[[ TASK INPUT, beginning ]]

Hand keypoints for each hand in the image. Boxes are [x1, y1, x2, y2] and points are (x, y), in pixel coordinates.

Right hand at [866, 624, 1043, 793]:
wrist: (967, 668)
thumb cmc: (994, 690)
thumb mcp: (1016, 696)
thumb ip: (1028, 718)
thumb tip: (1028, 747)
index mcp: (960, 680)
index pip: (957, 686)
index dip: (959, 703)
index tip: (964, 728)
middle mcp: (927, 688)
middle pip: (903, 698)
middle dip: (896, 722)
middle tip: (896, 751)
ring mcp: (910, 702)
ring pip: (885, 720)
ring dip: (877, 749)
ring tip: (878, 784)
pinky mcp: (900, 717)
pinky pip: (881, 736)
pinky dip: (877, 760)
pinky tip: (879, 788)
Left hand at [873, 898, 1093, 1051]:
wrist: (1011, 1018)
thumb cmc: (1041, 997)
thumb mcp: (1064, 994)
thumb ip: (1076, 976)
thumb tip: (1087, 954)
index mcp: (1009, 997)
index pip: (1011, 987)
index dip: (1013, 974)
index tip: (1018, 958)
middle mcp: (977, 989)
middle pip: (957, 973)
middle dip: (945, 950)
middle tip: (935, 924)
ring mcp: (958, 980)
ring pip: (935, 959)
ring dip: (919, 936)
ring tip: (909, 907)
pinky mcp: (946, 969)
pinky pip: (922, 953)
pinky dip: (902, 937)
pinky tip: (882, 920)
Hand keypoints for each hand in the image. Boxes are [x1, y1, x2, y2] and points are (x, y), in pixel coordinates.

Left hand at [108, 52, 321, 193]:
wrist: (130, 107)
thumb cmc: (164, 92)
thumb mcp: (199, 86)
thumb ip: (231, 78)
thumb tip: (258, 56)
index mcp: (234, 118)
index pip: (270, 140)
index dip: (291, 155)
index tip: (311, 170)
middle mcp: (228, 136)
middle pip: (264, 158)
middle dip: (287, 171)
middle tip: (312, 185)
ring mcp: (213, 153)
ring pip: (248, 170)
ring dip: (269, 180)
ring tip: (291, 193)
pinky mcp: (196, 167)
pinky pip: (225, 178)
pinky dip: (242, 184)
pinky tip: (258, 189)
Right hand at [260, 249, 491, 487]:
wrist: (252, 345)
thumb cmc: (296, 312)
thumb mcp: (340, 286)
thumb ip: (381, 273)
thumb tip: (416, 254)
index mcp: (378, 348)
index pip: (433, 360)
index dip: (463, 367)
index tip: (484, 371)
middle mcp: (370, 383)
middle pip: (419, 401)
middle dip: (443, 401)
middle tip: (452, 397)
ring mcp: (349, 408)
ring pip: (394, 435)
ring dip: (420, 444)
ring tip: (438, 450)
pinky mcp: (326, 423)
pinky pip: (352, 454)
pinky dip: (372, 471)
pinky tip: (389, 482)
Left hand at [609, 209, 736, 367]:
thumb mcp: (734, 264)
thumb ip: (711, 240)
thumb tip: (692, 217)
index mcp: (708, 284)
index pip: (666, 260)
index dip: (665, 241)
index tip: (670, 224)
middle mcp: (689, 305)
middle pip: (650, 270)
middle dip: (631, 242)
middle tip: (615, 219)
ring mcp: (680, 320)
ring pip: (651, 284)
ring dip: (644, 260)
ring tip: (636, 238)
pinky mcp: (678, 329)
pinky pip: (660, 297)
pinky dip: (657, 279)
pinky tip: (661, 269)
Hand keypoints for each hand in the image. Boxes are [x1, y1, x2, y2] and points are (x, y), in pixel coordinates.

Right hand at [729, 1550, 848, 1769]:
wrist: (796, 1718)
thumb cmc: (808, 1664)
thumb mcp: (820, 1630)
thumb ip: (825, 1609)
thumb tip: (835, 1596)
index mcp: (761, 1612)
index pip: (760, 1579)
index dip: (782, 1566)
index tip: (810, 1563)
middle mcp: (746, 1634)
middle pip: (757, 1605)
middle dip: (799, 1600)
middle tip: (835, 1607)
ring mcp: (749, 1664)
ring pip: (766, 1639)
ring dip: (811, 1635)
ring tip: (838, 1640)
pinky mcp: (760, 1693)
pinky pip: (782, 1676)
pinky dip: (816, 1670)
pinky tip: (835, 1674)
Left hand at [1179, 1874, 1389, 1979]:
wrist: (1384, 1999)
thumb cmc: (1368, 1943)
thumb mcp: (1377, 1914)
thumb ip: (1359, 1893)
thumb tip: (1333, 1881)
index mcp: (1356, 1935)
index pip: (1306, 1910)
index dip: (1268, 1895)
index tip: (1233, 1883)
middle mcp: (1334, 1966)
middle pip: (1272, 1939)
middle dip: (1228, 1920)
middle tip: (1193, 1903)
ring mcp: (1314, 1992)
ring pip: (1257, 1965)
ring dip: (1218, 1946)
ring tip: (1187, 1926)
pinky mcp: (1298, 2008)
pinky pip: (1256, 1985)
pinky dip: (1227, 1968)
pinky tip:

[[ TASK INPUT, end ]]

The entries shown above must be reproduced in full, exactly as written.

Hand keypoints for each hand in the image. Boxes are [x1, y1, x2, y2] and points are (x, y), in pixel coordinates.

Right hand at [866, 624, 1043, 793]:
wrist: (967, 668)
thumb cmc: (994, 690)
thumb mcp: (1016, 696)
thumb ip: (1028, 718)
thumb tip: (1028, 747)
index mcp: (960, 680)
index pip: (957, 686)
index dip: (959, 703)
index tip: (964, 728)
middle mcp: (927, 688)
middle pip: (903, 698)
middle dip: (896, 722)
middle tip: (896, 751)
ring mcp: (910, 702)
ring pip: (885, 720)
ring dip: (877, 749)
ring tip: (878, 784)
pinky mcp: (900, 717)
pinky pip: (881, 736)
pinky dip: (877, 760)
pinky tip: (879, 788)
Left hand at [873, 898, 1093, 1051]:
wrist: (1011, 1018)
thumb cmc: (1041, 997)
thumb mcp: (1064, 994)
thumb ip: (1076, 976)
thumb tip: (1087, 954)
index mcp: (1009, 997)
index pip: (1011, 987)
index dip: (1013, 974)
index tip: (1018, 958)
middle mcp: (977, 989)
middle pip: (957, 973)
middle dip: (945, 950)
middle tip: (935, 924)
ring mcp: (958, 980)
ring pip: (935, 959)
ring dip: (919, 936)
ring tip: (909, 907)
pinky mcp: (946, 969)
pinky pip: (922, 953)
pinky dip: (902, 937)
pinky tip: (882, 920)
Hand keypoints for each hand in the image. Boxes are [x1, y1, x2, y2] and points are (x, y), in pixel coordinates.

Left hand at [108, 52, 321, 193]:
wrist: (130, 107)
thumb cmc: (164, 92)
thumb mcp: (199, 86)
thumb ip: (231, 78)
thumb tip: (258, 56)
index mcp: (234, 118)
index pip: (270, 140)
index dip: (291, 155)
index tip: (311, 170)
middle mcp: (228, 136)
middle pip: (264, 158)
middle dip: (287, 171)
middle tip: (312, 185)
ring mcp: (213, 153)
ring pip: (248, 170)
ring dip: (269, 180)
ring tip: (291, 193)
pinky mcp: (196, 167)
pinky pip: (225, 178)
pinky dip: (242, 184)
pinky tip: (258, 189)
Right hand at [260, 249, 491, 487]:
wrist: (252, 345)
thumb cmc: (296, 312)
thumb mcp: (340, 286)
thumb ip: (381, 273)
thumb tip: (416, 254)
index mcp: (378, 348)
index pip: (433, 360)
index dip: (463, 367)
index tip: (484, 371)
middle mcp: (370, 383)
middle pip: (419, 401)
middle dip: (443, 401)
middle tip: (452, 397)
ring mcp: (349, 408)
ring pip: (394, 435)
ring dip: (420, 444)
ring tip: (438, 450)
pinky mcp: (326, 423)
pinky pip: (352, 454)
pinky dip: (372, 471)
pinky tip: (389, 482)
Left hand at [609, 209, 736, 367]:
thumb mcp: (734, 264)
thumb ip: (711, 240)
thumb tip: (692, 217)
index mcp: (708, 284)
index pip: (666, 260)
index dip: (665, 241)
index tip: (670, 224)
middle mcp: (689, 305)
middle pip: (650, 270)
middle dip: (631, 242)
middle tip: (615, 219)
ring mcp: (680, 320)
ring pip: (651, 284)
ring dip: (644, 260)
ring tip: (636, 238)
pinky mcp: (678, 329)
pinky pip: (660, 297)
pinky dip: (657, 279)
pinky tip: (661, 269)
Hand keypoints for each hand in the image. Boxes are [x1, y1, x2, y2] and points are (x, y), in pixel coordinates.

Right hand at [729, 1550, 848, 1769]:
wrist: (796, 1718)
thumb cmc: (808, 1664)
thumb mcp: (820, 1630)
thumb ip: (825, 1609)
thumb tip: (835, 1596)
index mcp: (761, 1612)
index pip: (760, 1579)
index dip: (782, 1566)
index tip: (810, 1563)
middle mcp: (746, 1634)
middle pip: (757, 1605)
middle dip: (799, 1600)
middle tip: (835, 1607)
ring mcp: (749, 1664)
ring pip: (766, 1639)
ring dip: (811, 1635)
ring tip: (838, 1640)
pinky mcp: (760, 1693)
pinky pip: (782, 1676)
pinky dip: (816, 1670)
pinky tip: (835, 1674)
Left hand at [1179, 1874, 1389, 1979]:
wrist: (1384, 1999)
thumb cmc: (1368, 1943)
thumb mcp: (1377, 1914)
thumb ip: (1359, 1893)
thumb tip: (1333, 1881)
index mcp: (1356, 1935)
index pip: (1306, 1910)
index dip: (1268, 1895)
index tip: (1233, 1883)
middle mcp: (1334, 1966)
middle pip: (1272, 1939)
middle dip: (1228, 1920)
middle tip: (1193, 1903)
ring mcp: (1314, 1992)
ring pip: (1257, 1965)
ring dip: (1218, 1946)
ring tip: (1187, 1926)
pinky mcp: (1298, 2008)
pinky pip: (1256, 1985)
pinky dip: (1227, 1968)
pinky tip:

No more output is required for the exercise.